Developing accessible bank notes with the Bank of England

We’re delighted to have worked closely with the Bank of England on developing new bank notes that will incorporate features to help blind and partially sighted people better identify their money.

With information gathered through focus groups, we were able to advise the Bank of England on the size of the notes, what they should feel like, and how they would work best for people with sight loss.

The new polymer notes will retain tiered sizing and include bold numerals and similar colour palettes to the current paper notes. In addition, polymer £10 and £20 notes will each include similar security features as the £5 note, and both will have a different tactile feature to help identify the denominations, and the £5 note will be distinguishable by the absence of the feature.

The new five pound notes will be introduced this September, followed by new ten pound notes in 2017.

Steve Tyler, Head of Solutions, Strategy and Planning at RNIB, said:

"These new characteristics should help people living with sight loss distinguish between denominations. The staggered introduction of the new notes will give blind and partially sighted people time to get used to the new materials being used.”

The rigorous user testing during the development of the new notes will continue once they are released, and we’ll be continually gathering feedback from users as the notes enter circulation.

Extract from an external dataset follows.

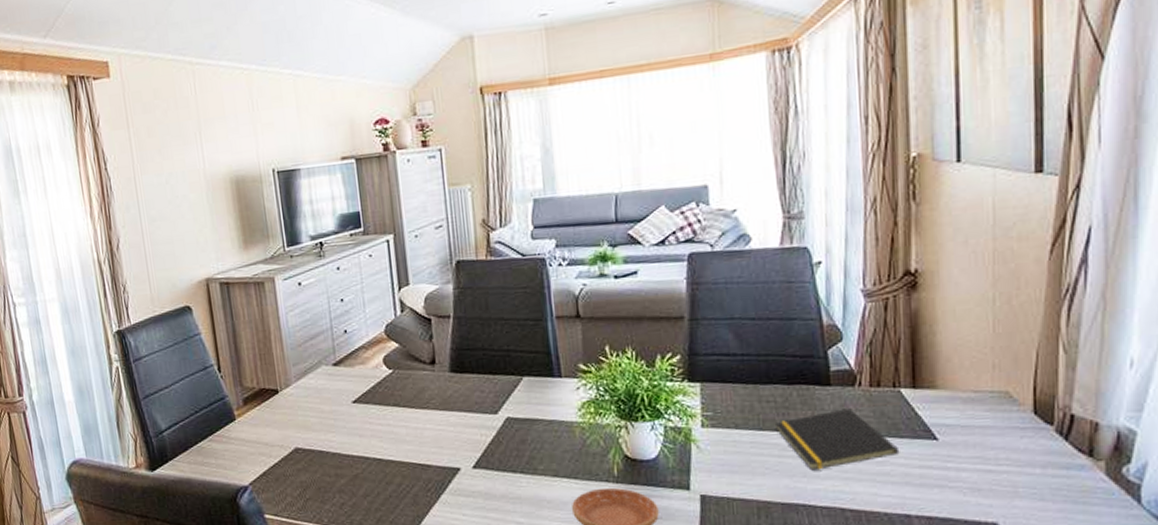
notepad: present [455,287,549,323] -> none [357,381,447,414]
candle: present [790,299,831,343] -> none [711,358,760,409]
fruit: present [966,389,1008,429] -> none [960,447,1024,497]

Victoria Cleland, Chief Cashier at the Bank of England, said:

“I am grateful to RNIB for their help in testing this great new innovation. Banknotes are a key part of daily life, and we want them to continue to be accessible and easy to use for everyone.  Our new polymer notes are cleaner, safer and stronger!" 

It can be a challenge handling cash if you're blind or partially sighted, as it can be difficult to tell the difference between notes and coins. We hope the creation of these new notes will make it easier and safer to exchange money.

Hopefully, this development will encourage other businesses and associations to follow suit, as they recognise the importance of making products and services accessible to all their customers.